■ WRITTEN TASK
Could you transcribe every record below exactly, leaving out the pictures?

■ SUPPLIED MATERIAL
****
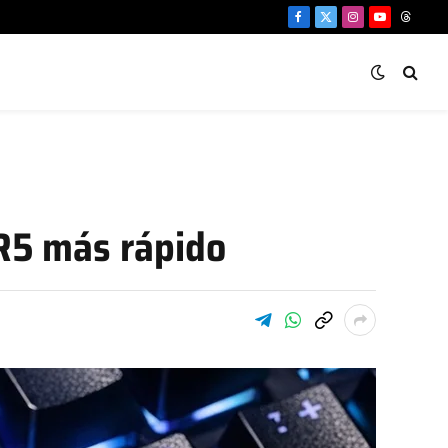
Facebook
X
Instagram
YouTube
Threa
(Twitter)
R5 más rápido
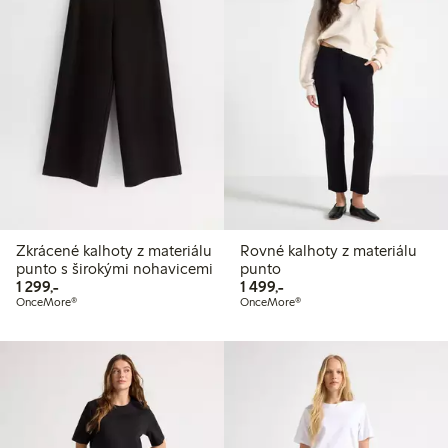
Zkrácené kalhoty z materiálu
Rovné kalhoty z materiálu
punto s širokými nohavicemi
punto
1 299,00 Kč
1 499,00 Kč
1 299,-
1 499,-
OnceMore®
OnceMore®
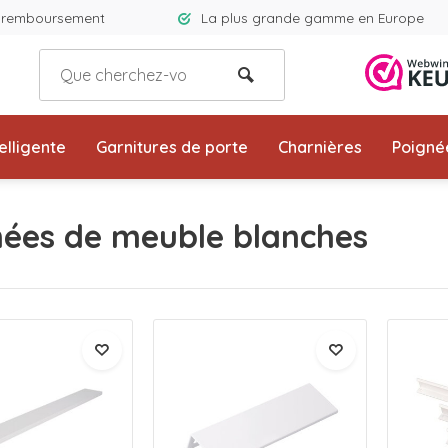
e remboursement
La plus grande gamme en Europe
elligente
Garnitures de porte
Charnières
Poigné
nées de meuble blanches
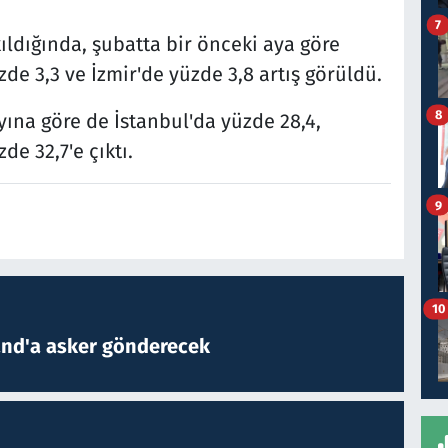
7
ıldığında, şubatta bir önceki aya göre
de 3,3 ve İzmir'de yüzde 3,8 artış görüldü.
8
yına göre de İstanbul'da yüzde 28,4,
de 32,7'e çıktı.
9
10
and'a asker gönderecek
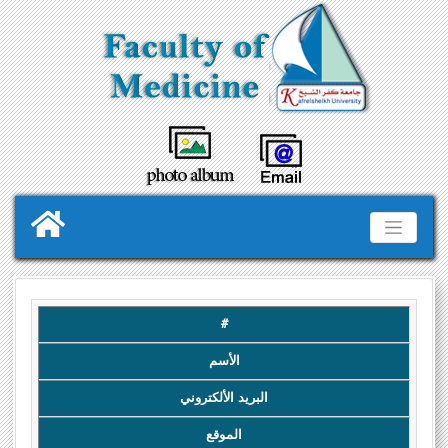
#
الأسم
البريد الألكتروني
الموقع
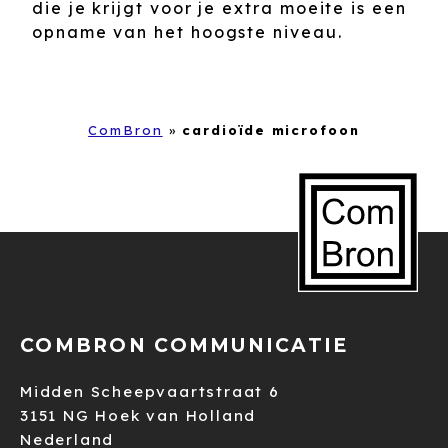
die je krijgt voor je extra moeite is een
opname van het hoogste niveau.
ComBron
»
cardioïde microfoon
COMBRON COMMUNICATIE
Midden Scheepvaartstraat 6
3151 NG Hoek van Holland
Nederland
****
■ ANSWER SPACE
Facebook
X
Instagram
YouTube
Threa
(Twitter)
R5 más rápido
Zkrácené kalhoty z materiálu
Rovné kalhoty z materiálu
punto s širokými nohavicemi
punto
1 299,00 Kč
1 499,00 Kč
1 299,-
1 499,-
OnceMore®
OnceMore®
e remboursement
La plus grande gamme en Europe
elligente
Garnitures de porte
Charnières
Poigné
nées de meuble blanches
7
ıldığında, şubatta bir önceki aya göre
de 3,3 ve İzmir'de yüzde 3,8 artış görüldü.
8
yına göre de İstanbul'da yüzde 28,4,
de 32,7'e çıktı.
9
10
and'a asker gönderecek
#
الأسم
البريد الألكتروني
الموقع
die je krijgt voor je extra moeite is een
opname van het hoogste niveau.
ComBron
»
cardioïde microfoon
COMBRON COMMUNICATIE
Midden Scheepvaartstraat 6
3151 NG Hoek van Holland
Nederland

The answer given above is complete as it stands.